* [TASK PROMPT]: In the Breadth-First Search text below, which nodes make up the first level?

Problem #154

Tags: graphs data-structures

Who solved this?

Breadth-First Search builds a short and divergent spanning tree

Breadth-First Search with its complement Depth-First Search are two popular methods of searching in the graph. They are building blocks for many other more special algorithms. At the same time each of them may be implemented in several different ways.

The words Breadth-First in the name reflect the manner of search - from any vertex we are trying to investigate all neighbors as soon as possible. Because of this the search process looks as following:

• at first we visit the initial node itself - let us call it `level 0`;
• then we visit all nodes immediately reachable from the initial node - let us call them `level 1`;
• on the next step we reach all nodes immediately reachable from level 1 and call them `level 2`.

And so on with the general rule that at level `K+1` we visit all neighbors of all nodes of level `K`, of course except ones already visited on previous steps. At the picture above initial node is `A`, while the first level consists of `B`, `C`, and `D` - and the second contains remaining `E`, `F` and `G`.

* [INPUT DATA]:
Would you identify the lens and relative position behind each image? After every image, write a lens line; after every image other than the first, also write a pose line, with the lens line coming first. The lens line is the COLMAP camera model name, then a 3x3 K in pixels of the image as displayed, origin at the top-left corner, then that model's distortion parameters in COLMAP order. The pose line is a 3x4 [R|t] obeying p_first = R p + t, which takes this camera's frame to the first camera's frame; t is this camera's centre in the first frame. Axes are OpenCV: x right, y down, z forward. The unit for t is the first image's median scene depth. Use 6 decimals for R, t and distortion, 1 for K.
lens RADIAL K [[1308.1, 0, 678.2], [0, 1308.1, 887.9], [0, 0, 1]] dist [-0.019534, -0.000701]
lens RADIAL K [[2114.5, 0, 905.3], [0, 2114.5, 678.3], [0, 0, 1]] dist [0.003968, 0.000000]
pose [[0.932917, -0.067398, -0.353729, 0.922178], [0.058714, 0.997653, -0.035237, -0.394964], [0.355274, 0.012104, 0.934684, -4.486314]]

* [ANSWER TO THIS EXERCISE]: B, C, and D.